Entries taken from a collection:
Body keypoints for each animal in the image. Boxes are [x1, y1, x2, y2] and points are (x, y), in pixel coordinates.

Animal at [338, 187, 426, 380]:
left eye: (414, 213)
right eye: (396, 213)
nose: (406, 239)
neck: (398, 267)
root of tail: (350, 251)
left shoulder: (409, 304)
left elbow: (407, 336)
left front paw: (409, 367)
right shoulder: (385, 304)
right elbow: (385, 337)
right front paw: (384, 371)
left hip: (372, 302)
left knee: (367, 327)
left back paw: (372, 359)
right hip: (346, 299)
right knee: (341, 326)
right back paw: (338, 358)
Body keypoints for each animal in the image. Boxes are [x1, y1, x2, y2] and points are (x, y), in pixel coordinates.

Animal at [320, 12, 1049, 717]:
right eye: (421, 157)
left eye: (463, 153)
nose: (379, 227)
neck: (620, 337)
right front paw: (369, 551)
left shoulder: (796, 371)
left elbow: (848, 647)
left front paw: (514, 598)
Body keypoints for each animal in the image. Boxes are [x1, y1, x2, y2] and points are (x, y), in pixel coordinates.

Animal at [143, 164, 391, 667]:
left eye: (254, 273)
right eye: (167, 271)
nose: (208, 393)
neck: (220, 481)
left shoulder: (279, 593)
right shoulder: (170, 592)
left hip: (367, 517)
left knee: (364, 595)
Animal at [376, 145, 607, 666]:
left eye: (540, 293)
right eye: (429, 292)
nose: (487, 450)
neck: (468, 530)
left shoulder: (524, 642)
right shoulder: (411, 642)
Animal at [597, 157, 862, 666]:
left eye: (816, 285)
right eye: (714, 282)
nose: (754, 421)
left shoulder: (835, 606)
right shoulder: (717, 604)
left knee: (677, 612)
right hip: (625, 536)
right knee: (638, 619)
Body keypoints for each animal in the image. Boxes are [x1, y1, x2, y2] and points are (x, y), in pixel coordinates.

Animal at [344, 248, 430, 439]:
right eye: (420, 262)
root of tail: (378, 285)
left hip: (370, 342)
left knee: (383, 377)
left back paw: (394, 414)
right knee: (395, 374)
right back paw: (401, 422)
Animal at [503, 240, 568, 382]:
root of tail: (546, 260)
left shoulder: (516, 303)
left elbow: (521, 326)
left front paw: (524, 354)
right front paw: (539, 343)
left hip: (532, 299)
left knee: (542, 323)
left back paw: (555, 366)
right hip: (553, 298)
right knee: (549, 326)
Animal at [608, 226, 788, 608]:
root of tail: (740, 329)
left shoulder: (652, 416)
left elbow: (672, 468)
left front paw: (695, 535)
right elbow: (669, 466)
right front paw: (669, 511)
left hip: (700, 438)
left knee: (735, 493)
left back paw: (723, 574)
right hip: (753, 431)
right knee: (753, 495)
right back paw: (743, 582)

* Task to carry out *
Write out the lines above, starting at the line that contains "left back paw: (555, 366)" and ending with the final line, and nothing else; copy them exactly.

* Final answer *
left back paw: (555, 366)
right hip: (553, 298)
right knee: (549, 326)
Animal at [608, 226, 788, 608]:
root of tail: (740, 329)
left shoulder: (652, 416)
left elbow: (672, 468)
left front paw: (695, 535)
right elbow: (669, 466)
right front paw: (669, 511)
left hip: (700, 438)
left knee: (735, 493)
left back paw: (723, 574)
right hip: (753, 431)
right knee: (753, 495)
right back paw: (743, 582)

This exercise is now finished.